Page extract
************

Re: [PROPOSAL] Apache Spark for the Incubator

Mattmann, Chris A (398J) Mon, 03 Jun 2013 06:03:37 -0700

Thanks for the support, Pei. I think the questions you had
about frameworks/etc., hopefully were answered.


Cheers,
Chris

++++++++++++++++++++++++++++++++++++++++++++++++++++++++++++++++++
Chris Mattmann, Ph.D.
Senior Computer Scientist
NASA Jet Propulsion Laboratory Pasadena, CA 91109 USA
Office: 171-266B, Mailstop: 171-246
Email: chris.a.mattm...@nasa.gov
WWW:  http://sunset.usc.edu/~mattmann/
++++++++++++++++++++++++++++++++++++++++++++++++++++++++++++++++++
Adjunct Assistant Professor, Computer Science Department
University of Southern California, Los Angeles, CA 90089 USA
++++++++++++++++++++++++++++++++++++++++++++++++++++++++++++++++++






-----Original Message-----
From: <Chen>, Pei <pei.c...@childrens.harvard.edu>
Reply-To: "general@incubator.apache.org" <general@incubator.apache.org>
Date: Friday, May 31, 2013 11:45 AM
To: "general@incubator.apache.org" <general@incubator.apache.org>
Subject: RE: [PROPOSAL] Apache Spark for the Incubator

>+1 (non-binding)
>This seems like a really interesting project.
>Q- Is Spark just a framework/API or does it also have some tools
>implemented for data analytics?
>--Pei
>
>> -----Original Message-----
>> From: Mattmann, Chris A (398J) [mailto:chris.a.mattm...@jpl.nasa.gov]
>> Sent: Friday, May 31, 2013 2:04 PM
>> To: general@incubator.apache.org
>> Subject: [PROPOSAL] Apache Spark for the Incubator
>> 
>> Hi Folks,
>> 
>> I'm pleased to bring you a proposal to the Apache Incubator for the
>>Apache
>> Spark project: https://wiki.apache.org/incubator/SparkProposal
>> 
>> The work originates from the Berkeley AMPLab and through a number of
>> industry participants, and other institutions. Spark is a framework for
>>large-
>> scale data analysis on clusters, with a particular focus on low latency
>> operations.
>> The
>> source code is written in Scala, and provides a number of APIs and
>>bindings in
>> various programming languages.
>> 
>> The proposal text is copied to the bottom of this email. I'm going to
>>leave this
>> thread open for the next week for discussion. Once it's died down, I'll
>>call an
>> official VOTE.

************

Given data
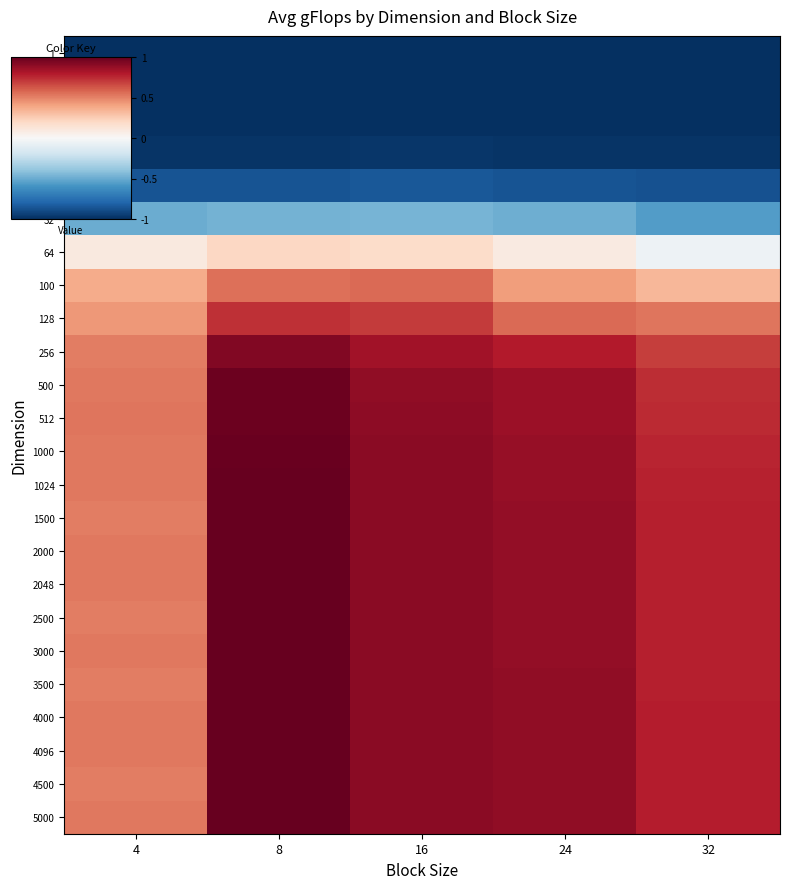

At which category is the sum across all series the highest?

8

************

Problems to solve
• a. In the Spark proposal thread, what programming language is Spark's source code written in?
• b. Continue the Spark proposal thread from the point where it stops.
The material above comes from a different source than the Spark proposal thread.

Answer set
• a. Scala.

• b.
>> 
>> Suresh, Ross G. -- heads up -- this project may be of interest to you
>>both and
>> would welcome you guys as additional mentors. We currently have 3
>> mentors committed to the project, but would love to have more. People
>> interested in contributing should declare their interest here on the
>> general@incubator thread and those potential contributors will be
>>discussed
>> by the incoming Spark community.
>> 
>> Questions -- let's hear em'! :)
>> 
>> Cheers,
>> Chris
>> ("Champion", incoming Apache Spark)
>> 
>> === Abstract ===
>> Spark is an open source system for large-scale data analysis on
>>clusters.
>> 
>> === Proposal ===
>> Spark is an open source system for fast and flexible large-scale data
>>analysis.
>> Spark provides a general purpose runtime that supports low-latency
>> execution in several forms. These include interactive exploration of
>>very
>> large datasets, near real-time stream processing, and ad-hoc SQL
>>analytics
>> (through higher layer extensions). Spark interfaces with HDFS, HBase,
>> Cassandra and several other storage storage layers, and exposes APIs in
>> Scala, Java and Python.
>> Background
>> Spark started as U.C. Berkeley research project, designed to
>>efficiently run
>> machine learning algorithms on large datasets. Over time, it has
>>evolved into
>> a general computing engine as outlined above. Spark¹s developer
>>community
>> has also grown to include additional institutions, such as universities,
>> research labs, and corporations. Funding has been provided by various
>> institutions including the U.S. National Science Foundation, DARPA, and
>>a
>> number of industry sponsors. See:
>> https://amplab.cs.berkeley.edu/sponsors/ for full details.
>> 
>> === Rationale ===
>> As the number of contributors to Spark has grown, we have sought for a
>> long-term home for the project, and we believe the Apache foundation
>> would be a great fit. Spark is a natural fit for the Apache foundation:
>>Spark
>> already interoperates with several existing Apache projects (HDFS,
>>HBase,
>> Hive, Cassandra, Avro and Flume to name a few). The Spark team is
>>familiar
>> with the Apache process and and subscribes to the Apache mission - the
>> team includes multiple Apache committers already. Finally, joining
>>Apache
>> will help coordinate the development effort of the growing number of
>> organizations which contribute to Spark.
>> 
>> == Initial Goals ==
>> The initial goals will most likely be to move the existing codebase to
>>Apache
>> and integrate with the Apache development process. Furthermore, we plan
>> for incremental development, and releases along with the Apache
>> guidelines.
>> 
>> === Current Status ===
>> == Meritocracy ==
>> The Spark project already operates on meritocratic principles. Today,
>>Spark
>> has several developers and has accepted multiple major patches from
>> outside of U.C. Berkeley. While this process has remained mostly
>>informal
>> (we do not have an official committer list), an implicit organization
>>exists in
>> which individuals who contribute major components act as maintainers for
>> those modules. If accepted, the Spark project would include several of
>>these
>> participants as committers from the onset. We will work to identify all
>> committers and PPMC members for the project and to operate under the
>> ASF meritocratic principles.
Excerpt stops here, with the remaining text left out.